La questione non sono gli 80 euro: è la progressività fiscale che manca
(Poiché la millanteria filogovernativa sembra essere in ottima salute e in molti contestano i dati del bonus degli 80 euro e della loro restituzione vale la pena rimettere i puntini sulle i per chiarire perché la politica delle mancette non ha nulla a che vedere con l’uguaglianza, anche fiscale, sancita dalla Costituzione. Lo spiega il bravo Davide Serafin qui:)
Dice il costituzionalista che l’articolo 53 della Costituzione stabilisce il dovere di tutti i cittadini di concorrere alle spese pubbliche in ragione della loro capacità contributiva, secondo un sistema tributario informato a criteri di progressività al fine di produrre effetti redistributivi tra i consociati.

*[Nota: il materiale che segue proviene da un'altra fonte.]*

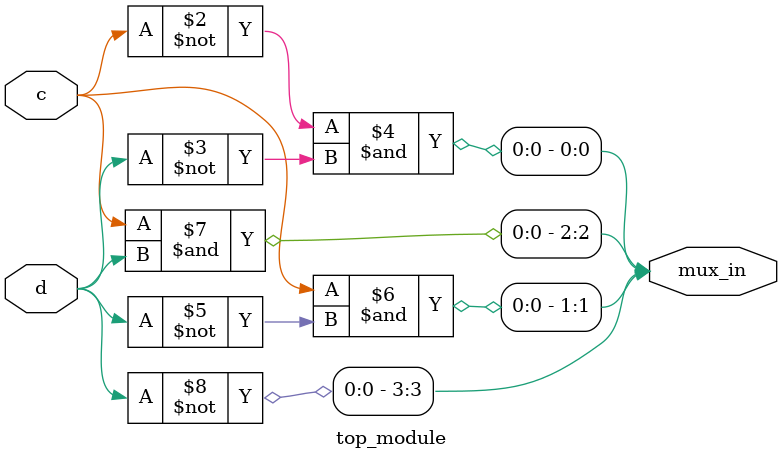
<source format=sv>
module top_module (
    input c,
    input d,
    output reg [3:0] mux_in
);
    always @(*) begin
        // Compute the mux_in values based on the K-map
        mux_in[0] = (~c & ~d);  // ab = 00
        mux_in[1] = (c & ~d);   // ab = 01
        mux_in[2] = (c & d);    // ab = 11
        mux_in[3] = ~d;         // ab = 10
    end
endmodule

</source>
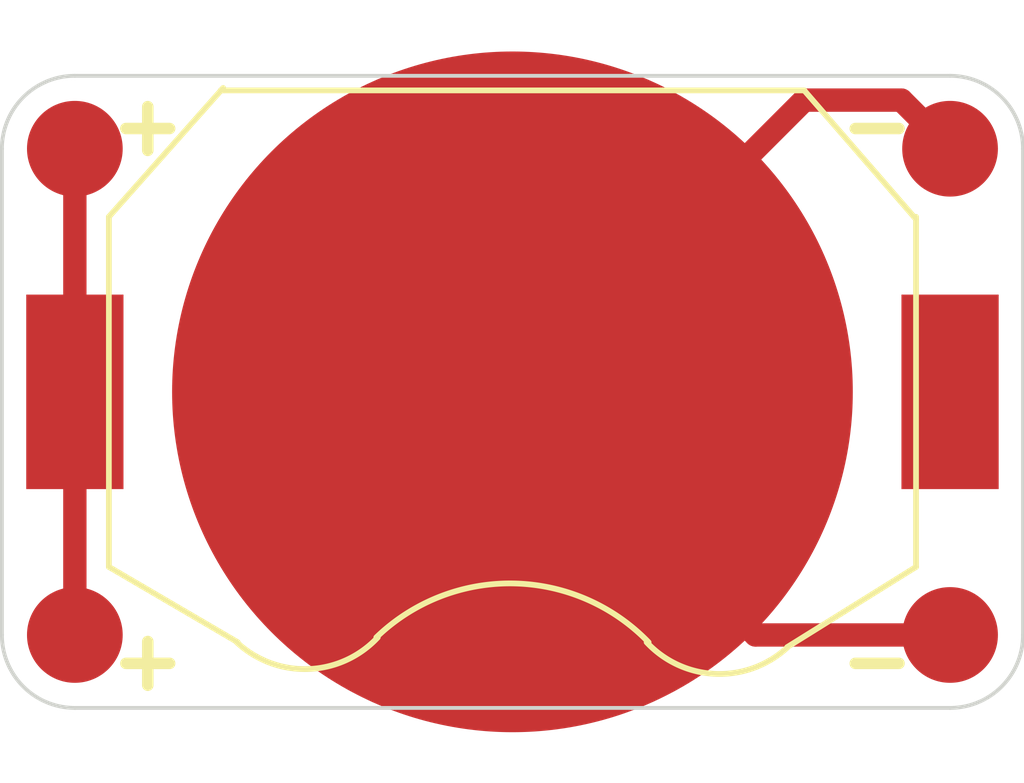
<source format=kicad_pcb>
(kicad_pcb (version 4) (host pcbnew 4.0.6)

  (general
    (links 5)
    (no_connects 1)
    (area 67.894999 97.104999 94.665001 113.715001)
    (thickness 1.6)
    (drawings 12)
    (tracks 7)
    (zones 0)
    (modules 5)
    (nets 3)
  )

  (page USLetter)
  (layers
    (0 F.Cu signal)
    (31 B.Cu signal)
    (34 B.Paste user)
    (35 F.Paste user)
    (36 B.SilkS user)
    (37 F.SilkS user)
    (38 B.Mask user)
    (39 F.Mask user)
    (40 Dwgs.User user)
    (44 Edge.Cuts user)
    (46 B.CrtYd user)
  )

  (setup
    (last_trace_width 0.1524)
    (user_trace_width 0.2032)
    (user_trace_width 0.254)
    (user_trace_width 0.3048)
    (user_trace_width 0.4064)
    (user_trace_width 0.5588)
    (user_trace_width 0.6096)
    (user_trace_width 2.032)
    (trace_clearance 0.1524)
    (zone_clearance 0.35)
    (zone_45_only no)
    (trace_min 0.1524)
    (segment_width 0.4)
    (edge_width 0.1)
    (via_size 0.6858)
    (via_drill 0.3302)
    (via_min_size 0.6858)
    (via_min_drill 0.3302)
    (user_via 1 0.5)
    (uvia_size 0.762)
    (uvia_drill 0.508)
    (uvias_allowed no)
    (uvia_min_size 0.508)
    (uvia_min_drill 0.127)
    (pcb_text_width 0.3)
    (pcb_text_size 1.5 1.5)
    (mod_edge_width 0.15)
    (mod_text_size 1 1)
    (mod_text_width 0.15)
    (pad_size 3 3)
    (pad_drill 0)
    (pad_to_mask_clearance 0)
    (aux_axis_origin 0 0)
    (grid_origin 210.82 95.25)
    (visible_elements 7FFFFFFF)
    (pcbplotparams
      (layerselection 0x010f0_80000000)
      (usegerberextensions true)
      (excludeedgelayer true)
      (linewidth 0.100000)
      (plotframeref false)
      (viasonmask false)
      (mode 1)
      (useauxorigin false)
      (hpglpennumber 1)
      (hpglpenspeed 20)
      (hpglpendiameter 15)
      (hpglpenoverlay 2)
      (psnegative false)
      (psa4output false)
      (plotreference true)
      (plotvalue true)
      (plotinvisibletext false)
      (padsonsilk false)
      (subtractmaskfromsilk false)
      (outputformat 1)
      (mirror false)
      (drillshape 0)
      (scaleselection 1)
      (outputdirectory gerbers/))
  )

  (net 0 "")
  (net 1 GND)
  (net 2 +BATT)

  (net_class Default "This is the default net class."
    (clearance 0.1524)
    (trace_width 0.1524)
    (via_dia 0.6858)
    (via_drill 0.3302)
    (uvia_dia 0.762)
    (uvia_drill 0.508)
    (add_net +BATT)
    (add_net GND)
  )

  (module footprints:BATT_CR2032_SMD (layer F.Cu) (tedit 56CFB5D2) (tstamp 5C62159D)
    (at 81.28 105.41)
    (tags battery)
    (path /56CFA61E)
    (fp_text reference BT1 (at 0 5.08) (layer F.SilkS) hide
      (effects (font (size 1.72974 1.08712) (thickness 0.27178)))
    )
    (fp_text value Battery (at 0 -2.54) (layer F.SilkS) hide
      (effects (font (size 1.524 1.016) (thickness 0.254)))
    )
    (fp_line (start -7.1755 6.5405) (end -10.541 4.572) (layer F.SilkS) (width 0.15))
    (fp_line (start 7.1755 6.6675) (end 10.541 4.572) (layer F.SilkS) (width 0.15))
    (fp_arc (start -5.4229 4.6355) (end -3.5179 6.4135) (angle 90) (layer F.SilkS) (width 0.15))
    (fp_arc (start 5.4102 4.7625) (end 7.1882 6.6675) (angle 90) (layer F.SilkS) (width 0.15))
    (fp_arc (start -0.0635 10.033) (end -3.556 6.4135) (angle 90) (layer F.SilkS) (width 0.15))
    (fp_line (start 7.62 -7.874) (end 10.541 -4.5085) (layer F.SilkS) (width 0.15))
    (fp_line (start -10.541 -4.572) (end -7.5565 -7.9375) (layer F.SilkS) (width 0.15))
    (fp_line (start -7.62 -7.874) (end 7.62 -7.874) (layer F.SilkS) (width 0.15))
    (fp_line (start -10.541 4.572) (end -10.541 -4.572) (layer F.SilkS) (width 0.15))
    (fp_line (start 10.541 4.572) (end 10.541 -4.572) (layer F.SilkS) (width 0.15))
    (fp_circle (center 0 0) (end -10.16 0) (layer Dwgs.User) (width 0.15))
    (pad 2 smd circle (at 0 0) (size 17.78 17.78) (layers F.Cu F.Paste F.Mask)
      (net 1 GND))
    (pad 1 smd rect (at -11.43 0) (size 2.54 5.08) (layers F.Cu F.Paste F.Mask)
      (net 2 +BATT))
    (pad 1 smd rect (at 11.43 0) (size 2.54 5.08) (layers F.Cu F.Paste F.Mask)
      (net 2 +BATT))
    (model "../../../../../../Users/kolsen/Documents/git/KiCad/projects/Attiny/Cylon sew 2/design_files - BATT/BatteryHolder_Keystone_3034_1x20mm.wrl"
      (at (xyz 0 0 0))
      (scale (xyz 1 1 1))
      (rotate (xyz 0 0 0))
    )
  )

  (module footprints:Pad (layer F.Cu) (tedit 5C8AD590) (tstamp 5C8CC00B)
    (at 69.85 111.76)
    (path /5C8B3D58)
    (fp_text reference PP1 (at 0 0) (layer F.SilkS) hide
      (effects (font (size 0.8 0.8) (thickness 0.15)))
    )
    (fp_text value CONN_01X01 (at 0 0) (layer F.Fab) hide
      (effects (font (size 0.3 0.3) (thickness 0.03175)))
    )
    (pad 1 smd circle (at 0 0) (size 2.5 2.5) (layers F.Cu F.Paste F.Mask)
      (net 2 +BATT))
  )

  (module footprints:Pad (layer F.Cu) (tedit 5C8AD599) (tstamp 5C8CC04C)
    (at 69.85 99.06)
    (path /5C8B43E0)
    (fp_text reference PP2 (at 0 0) (layer F.SilkS) hide
      (effects (font (size 0.8 0.8) (thickness 0.15)))
    )
    (fp_text value CONN_01X01 (at 0 0) (layer F.Fab) hide
      (effects (font (size 0.3 0.3) (thickness 0.03175)))
    )
    (pad 1 smd circle (at 0 0) (size 2.5 2.5) (layers F.Cu F.Paste F.Mask)
      (net 2 +BATT))
  )

  (module footprints:Pad (layer F.Cu) (tedit 5C8AD5A1) (tstamp 5C8CC0F1)
    (at 92.71 111.76)
    (path /5C8B7C87)
    (fp_text reference PG1 (at 0 0) (layer F.SilkS) hide
      (effects (font (size 0.8 0.8) (thickness 0.15)))
    )
    (fp_text value CONN_01X01 (at 0 0) (layer F.Fab) hide
      (effects (font (size 0.3 0.3) (thickness 0.03175)))
    )
    (pad 1 smd circle (at 0 0) (size 2.5 2.5) (layers F.Cu F.Paste F.Mask)
      (net 1 GND))
  )

  (module footprints:Pad (layer F.Cu) (tedit 5C8AD5A8) (tstamp 5C8CC0EC)
    (at 92.71 99.06)
    (path /5C8B7C5B)
    (fp_text reference PG2 (at 0 0) (layer F.SilkS) hide
      (effects (font (size 0.8 0.8) (thickness 0.15)))
    )
    (fp_text value CONN_01X01 (at 0 0) (layer F.Fab) hide
      (effects (font (size 0.3 0.3) (thickness 0.03175)))
    )
    (pad 1 smd circle (at 0 0) (size 2.5 2.5) (layers F.Cu F.Paste F.Mask)
      (net 1 GND))
  )

  (gr_text - (at 90.805 98.425) (layer F.SilkS)
    (effects (font (size 1.5 1.5) (thickness 0.3)))
  )
  (gr_text - (at 90.805 112.395) (layer F.SilkS)
    (effects (font (size 1.5 1.5) (thickness 0.3)))
  )
  (gr_text + (at 71.755 112.395) (layer F.SilkS)
    (effects (font (size 1.5 1.5) (thickness 0.3)))
  )
  (gr_text + (at 71.755 98.425) (layer F.SilkS)
    (effects (font (size 1.5 1.5) (thickness 0.3)))
  )
  (gr_line (start 67.945 111.76) (end 67.945 99.06) (angle 90) (layer Edge.Cuts) (width 0.1))
  (gr_line (start 92.71 113.665) (end 69.85 113.665) (angle 90) (layer Edge.Cuts) (width 0.1))
  (gr_line (start 94.615 99.06) (end 94.615 111.76) (angle 90) (layer Edge.Cuts) (width 0.1))
  (gr_line (start 69.85 97.155) (end 92.71 97.155) (angle 90) (layer Edge.Cuts) (width 0.1))
  (gr_arc (start 69.85 99.06) (end 67.945 99.06) (angle 90) (layer Edge.Cuts) (width 0.1))
  (gr_arc (start 69.85 111.76) (end 69.85 113.665) (angle 90) (layer Edge.Cuts) (width 0.1))
  (gr_arc (start 92.71 111.76) (end 94.615 111.76) (angle 90) (layer Edge.Cuts) (width 0.1))
  (gr_arc (start 92.71 99.06) (end 92.71 97.155) (angle 90) (layer Edge.Cuts) (width 0.1))

  (segment (start 81.28 105.41) (end 88.9 97.79) (width 0.6096) (layer F.Cu) (net 1))
  (segment (start 91.44 97.79) (end 92.71 99.06) (width 0.6096) (layer F.Cu) (net 1) (tstamp 5C8CC331))
  (segment (start 88.9 97.79) (end 91.44 97.79) (width 0.6096) (layer F.Cu) (net 1) (tstamp 5C8CC330))
  (segment (start 92.71 111.76) (end 87.63 111.76) (width 0.6096) (layer F.Cu) (net 1))
  (segment (start 87.63 111.76) (end 81.28 105.41) (width 0.6096) (layer F.Cu) (net 1) (tstamp 5C8CC32C))
  (segment (start 69.85 105.41) (end 69.85 111.76) (width 0.6096) (layer F.Cu) (net 2))
  (segment (start 69.85 105.41) (end 69.85 99.06) (width 0.6096) (layer F.Cu) (net 2))

)

</source>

Mentre qualcuno pensa a tagliare l’Irpef (il medesimo qualcuno che, quando era in possesso delle facoltà di governo, è invece intervenuto con provvedimenti della cosiddetta “lunga stagione dei bonus”, cfr. Corriere della Sera), noi abbiamo messo nero su bianco una proposta in grado di tagliare in maniera strutturale l’imposta sul reddito a 16,4 milioni di contribuenti (circa l’80% della platea dei lavoratori dipendenti). E che, se estesa ai lavoratori autonomi, amplierebbe la propria portata ad altri 3,9 milioni di contribuenti.
Consideriamo in primis l’attuale struttura dell’imposta sul reddito del lavoro dipendente: è noto ai più come essa implichi una eccessiva pressione fiscale sui redditi medio‐bassi, principalmente a causa della struttura della detrazione e di un’aliquota, quella al 38 per cento, che si applica a redditi compresi tra i 28mila e i 55mila euro lordi. Per quanto riguarda i redditi superiori ai 55mila euro, assistiamo poi a un sostanziale appiattimento della curva delle aliquote marginali, con un’aliquota al 41 per cento sui redditi compresi tra i 55 e i 75mila euro ed una al 43 per cento per redditi superiori ai 75mila euro.
La detrazioni interagiscono con questo tipo di struttura del prelievo determinando una rilevante distorsione tra gli 8 e i 55mila euro di reddito, laddove l’aliquota marginale si appiattisce sostanzialmente su due livelli, quello nell’intorno del 30% e quello intorno al 40%. A sostenitori della Flat Tax diciamo quindi di svegliarsi: il loro progetto è già in atto e da molto tempo. In questo scenario di forte detrimento del criterio della progressività fiscale, si inserisce il fattore Bonus 80 Euro sul quale non possiamo non ricordare le parole della Corte dei conti (2014):
«Vi è sorta di limite sociologico e di psicologia sociale a modificare la struttura dell’Irpef, in conseguenza della riluttanza del decisore politico nel prendere decisioni di natura tributaria che non assumano il carattere del bonus. Scelte selettive sono affidate a strumenti surrogati ed improvvisati; misure fuori del perimetro dell’Irpef ma che «operano come l’Irpef intrecciandosi con la stessa imposta».
E l’effetto del bonus 80 euro è anch’esso distorsivo, specie per la fascia di reddito fra 24mila e 26mila, in cui l’aliquota marginale schizza in maniera irrazionale al 75-80% (vuol dire che per ogni euro in più guadagnato fra le due soglie, il prelievo fiscale si attesta a circa 80 centesimi!).